▸ **To-do item A**: Can you return, word for word, the stretch of the Quagga routing post that opens with the words containing "At this point, I" and closes with "migrate them too."?
▸ **To-do item B**: Could you carry the post about swapping a Cisco router for Linux and Quagga further, picking up right after its final sentence?

*** Page excerpt Section Begins ***

I thought I’d write a quick post on using Linux and Quagga (zebra, ospfd and bgpd) in place of a Cisco router. Given how expensive data-centre space and power is, I thought I would evaluate using a Linux server in place of a Cisco router. A benefit of this is that it is possible to use a Linux VM to do this, if one so wishes. Now – how viable or wise this would be depends on one’s circumstances so I don’t expect everyone to agree – this raises similar debate points as the debate around the wisdom of virtualising a VMware Virtual Center server instance. Any given deployment scenario is different and the various requirements and their associated costs, benefits and risks need to be evaluated.
Onward. Technically – yes a Linux server coupled with Quagga can do a similar routing function to a Cisco router. I did a functional test in a lab where I swapped out a border BGP/OSPF speaking router with a Linux VM and Quagga. I did it in steps – first added the Linux box into the existing OSPF area 0 and checked routes were sent and received. I then added the BGP (iBGP initially) component and checked for route propagation – which worked. All was looking good. BGP and OSPF routes were being exchanged and routing (routes advertised out OSPF) was happening to a newly created test subnet behind the Linux router.
So I did some configuration work in preparation for the eBGP peering. Added the peering /30 subnet to a VMNIC (did not up the interface in the VM nor on the host – nothing like double protection), added said subnet to the OSPF configuration (so next hop address would be available) to be propagated when the interface is up. I also added the eBGP peer’s configuration to the bgpd instance with an included “shutdown” statement.
At this point, I figured all that would be needed to switch over would be to
- shutdown the eBGP peer on the Cisco router
- shutdown the peering interface on the Cisco router
- up the peering interface on the Linux router
- no “shutdown” the eBGP peer on the Linux router
I had double checked the iBGP and eBGP configuration, including route-maps, prefix lists, etc on the Linux router so I was pretty confident of success. At this point I nearly progressed but then remembered the ACLs on the eBGP peering interface. Right, I ought to migrate them too.
Clickety click, a copy and paste and an import into fwbuilder. Hmm – some slight anomalies with the import from an IOS access-list into iptables equivalent rules. I ended up needing to go line-by-line through the ACL to ensure that the generated fwbuilder line was correct and efficient. Some tweaking of inbound/outbound/both parameters and addition of the generic “any/any both on loopback” and we looked to be in business.
Next trick is to make the ruleset stateless since we have asymmetric routing due to BGP peering… no simple in-out single default route here. So I went through and marked all the rules as “stateless”. I also ensured that the option to enable ESTABLISHED and RELATED packets was ticked in the fwbuilder gui. I pushed the ruleset to the Linux box and promptly broke the OSPF routing. No real harm – update the policy and republish the policy. EEK – with the OSPF loopback address not being announced I could not easily change the ruleset. Two options – disable the firewall rules, let OSPF catch up and then change the ruleset or point at a different IP address. I chose the former 🙂 So clickety click added OSPF/IGMP to the ruleset and pushed the rules. OSPF looks good an routing to the test subnet works too. Success.

*** Page excerpt Section Ends ***
*** Exercise data Section Begins ***

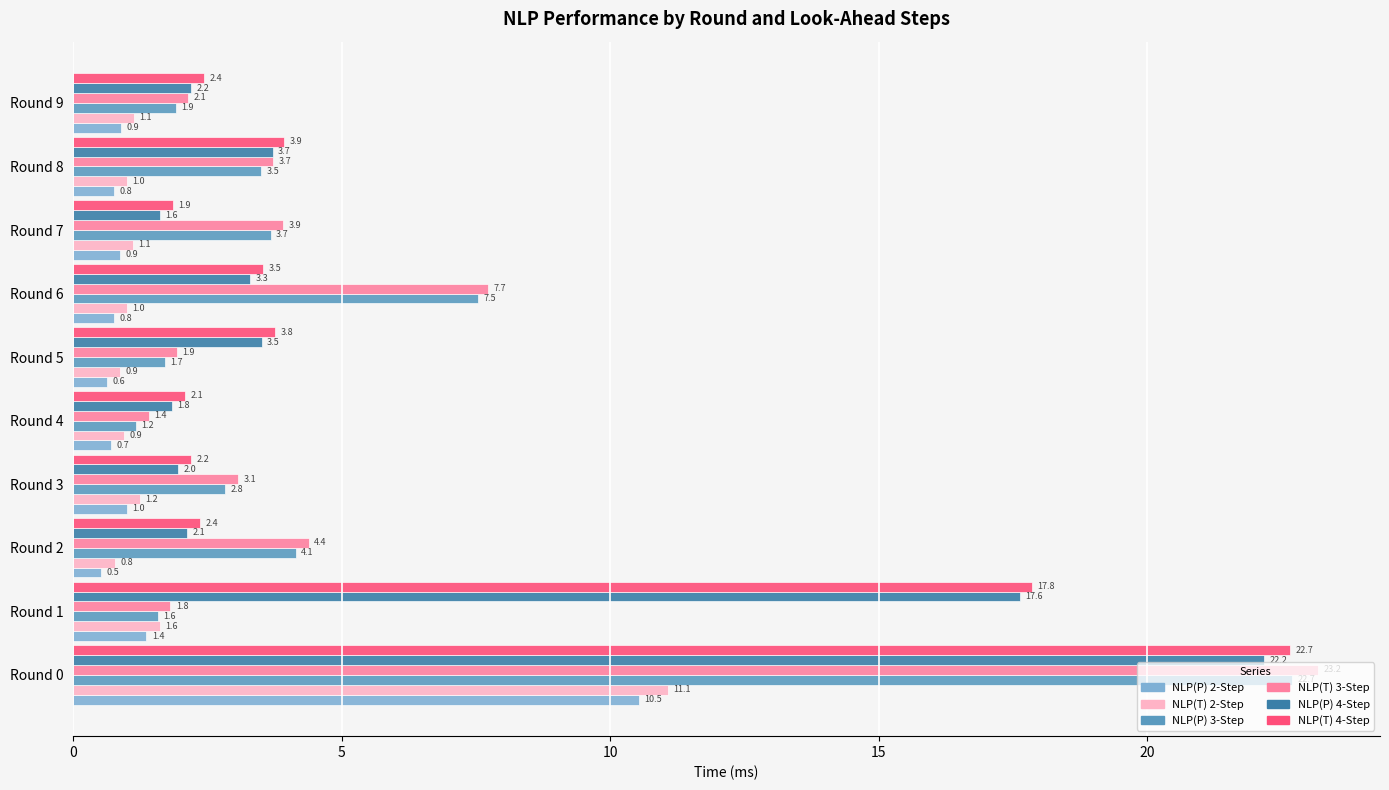

What is the difference between the maximum and minimum values in the NLP(P) 4-Step series?

20.6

*** Exercise data Section Ends ***

▸ **Answer space A**:
At this point, I figured all that would be needed to switch over would be to
- shutdown the eBGP peer on the Cisco router
- shutdown the peering interface on the Cisco router
- up the peering interface on the Linux router
- no “shutdown” the eBGP peer on the Linux router
I had double checked the iBGP and eBGP configuration, including route-maps, prefix lists, etc on the Linux router so I was pretty confident of success. At this point I nearly progressed but then remembered the ACLs on the eBGP peering interface. Right, I ought to migrate them too.

▸ **Answer space B**:
Righto, check the firewall logs and nothing unexpected is being dropped. So I decide to press forward, following the four switch over steps above. I see the route withdrawal and subsequent announcement. Looking good. The lab has asymmetric BGP routing (two eBGP peers with different routes out each but a single route in… due to a real life transit, partial and private peering configuration setup the lab was configured to mimic) and this is what caused the next two problems which needed to be resolved.
Firstly, the routing all looked to be correct yet there was partially working connectivity. By this I mean that some hosts on the “inside” could communicate with some hosts on the outside. At first I thought I must have muddled some firewall rules, so I turned off the firewall but the problems persisted. Then I remembered the reverse path filtering on Linux…
To see the filters’ state you can use:
sysctl -a |grep -F .rp_filter
So a quick
for i in /proc/sys/net/ipv4/conf/*/rp_filter
do
    echo 0 > $i
done
got things working, but with IPTABLES still disabled. Traceroute traces looked correct and some telnet initiated connections to various ports were working as expected. I enabled the firewall rules and once more some connections broke. Hmm…
Connections going in and out of the Linux router worked, but connections being routed asymmetrically were having issues. I knew I’d enabled “ESTABLISHED” connections but this did not seem to be working. A quick investigation reveals that the definition of ESTABLISHED in Cisco IOS access-list terms is different to that in IPTABLES rule terms. In Cisco-land this means any packets with the ACK or RST flags set but in IPTABLES-land it means packets belonging to connections where both a SYN and SYN-ACK packet have been seen (i.e. IPTABLES is a state-full ESTABLISHED rather than Cisco’s stateless ESTABLISHED). I had thought I’d covered this by making the rules stateless – but apparently not.
Anyway, I created two TCP “services” – one with the ACK flag enabled and one with the RST flag enabled – and added these to the ruleset. What do you know, this mimics the Cisco “ESTABLISHED” and allowed traffic to flow as expected. I performed some more testing and announced/withdrew some routes and all seemed OK.
I then switched out the Linux box and put the Cisco back in its original place in the network.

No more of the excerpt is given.